Di Pesantren Reot Ini Kia Amin Hasilkan Pembaca Kitab Kuning Andal
Dalam tempo 8-20 bulan, santri dijamin sanggup membaca kitab ‘gundul’ secara lancar lengkap dengan makna dan gramatikanya.
Penulis: Sugiyarto
“Di sini anak santri itu keluar masuk, menyesuaikan dengan metode. Begitu dia sudah khatam, biasanya terus pulang,” tutur Kiai Amin Fauzan Badri, pengasuh pesantren tersebut mengawali ceritanya.
Di samping itu, juga banyak orang tua yang tidak tega menaruh anaknya di pesantren ini, mereka tidak tega dengan fasilitas yang dimiliki.
Satu-satunya alasan yang membuat banyak orang tua tega menitipkan anaknya, menurut Kiai Amin, adalah kemampuan anak bisa membaca kitab kuning dalam tempo singkat.
Namun siapa sangka, dari gubuk reot inilah lahir anak-anak yang mahir membaca kitab kuning secara cepat.
Kiai Amin bercerita, metode cepat baca kitab kuning ini dibuat karena pengalaman masa lalunya saat masih di pesantren, yakni sulitnya membaca kitab kuning.
“Semua teman saya di pesantren dulu itu hafal kitab Alfiah, karena itu menjadi syarat kenaikan kelas.Tapi hanya sedikit yang mampu membaca dan menguasai kandungan kitab kuning dengan baik,” tuturnya
Atas pengalaman itulah, kala pulang dari pesantren, ia lalu mulai merumuskan metode yang kemudian diberi nama Al-Ikhtishor.
“Saya berfikir, bahwa membaca kitab itu mestinya mudah, karena susunan dalam bahasa arab itu hanya berupa jumlah Ismiyah dan jumlah Fi’liyah.
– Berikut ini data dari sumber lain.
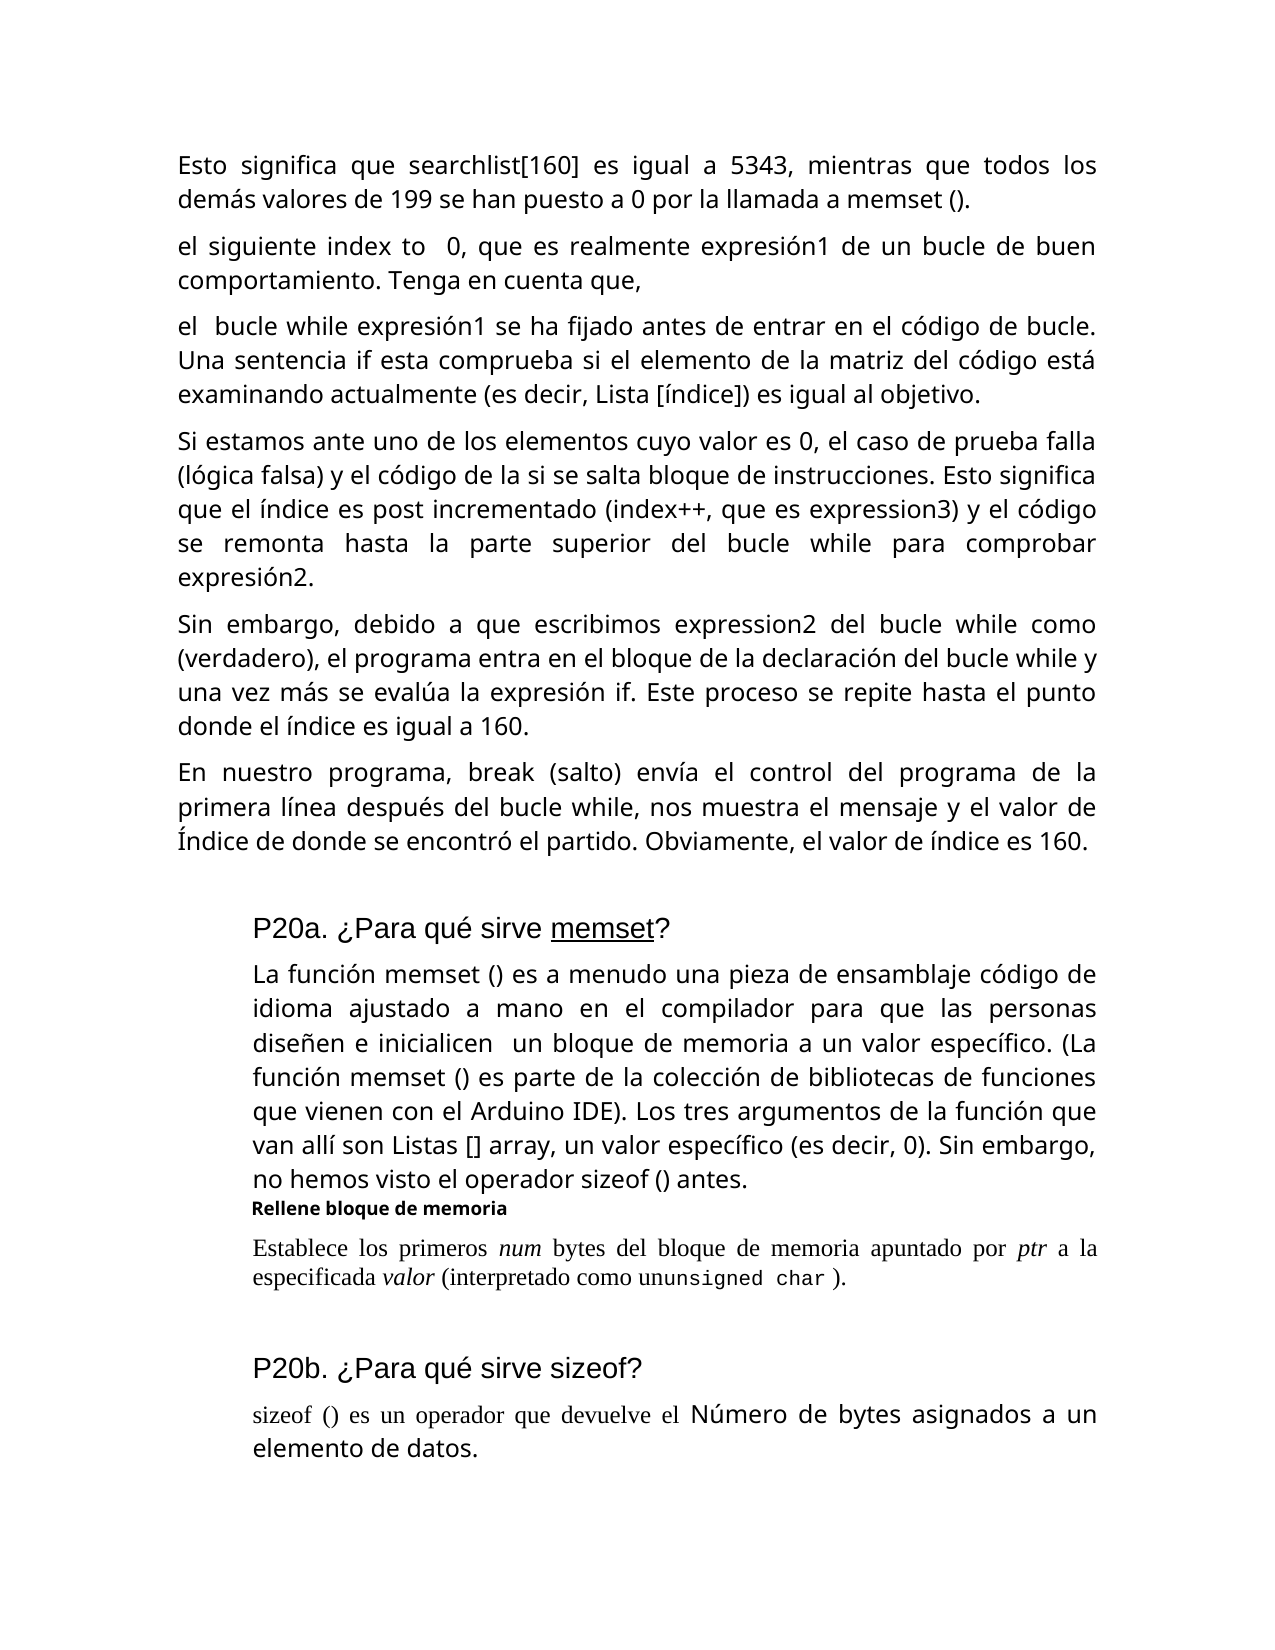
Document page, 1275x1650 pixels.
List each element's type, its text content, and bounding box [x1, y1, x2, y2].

Jika dua jumlah ini dikuasai, semua akan jadi mudah,” terangnya.
Baru setelah dipelajari pokoknya, susunannya berupa jumlah ismiyah atau fi’liyah, dipelajari pelengkapnya, yaitu jar-majrur, fi’il-fail, maf’ul bih, maf’ul muthlaq, dharaf, na’at wa man’ut, isim munsharif, ghairu munshorif, isim isyarah, dan lain-lainnya.
Kiai Amin menjelaskan, kitab yang dikarangnya hanya terdiri dari dua kitab pokok dan satu kitab maraji' (referensi).
Kitab pertama menjelaskan cara membuat Jumlah Ismiyah. Sedangkan kitab kedua menjelaskan cara membuat jumlah fi’liyah.
Menurutnya, untuk mengaji dua kitab Al-Ikhtishor cukup diselesaikan dalam tempo 2 bulan atau 52 kali pertemuan.
1 bulan pertama mengaji jumlah ismiyah, dan bulan kedua mengaji jumlah fi’liyah. Proses belajarnya menurut Kiai Amin cukup 1 jam dalam sehari.
“Santri setiap hari cukup belajar metode Al-Ikhtishor ini satu jam saja, karena syarat untuk mempelajari metode ini adalah tidak boleh lupa antara pelajaran pertama sampai terakhir."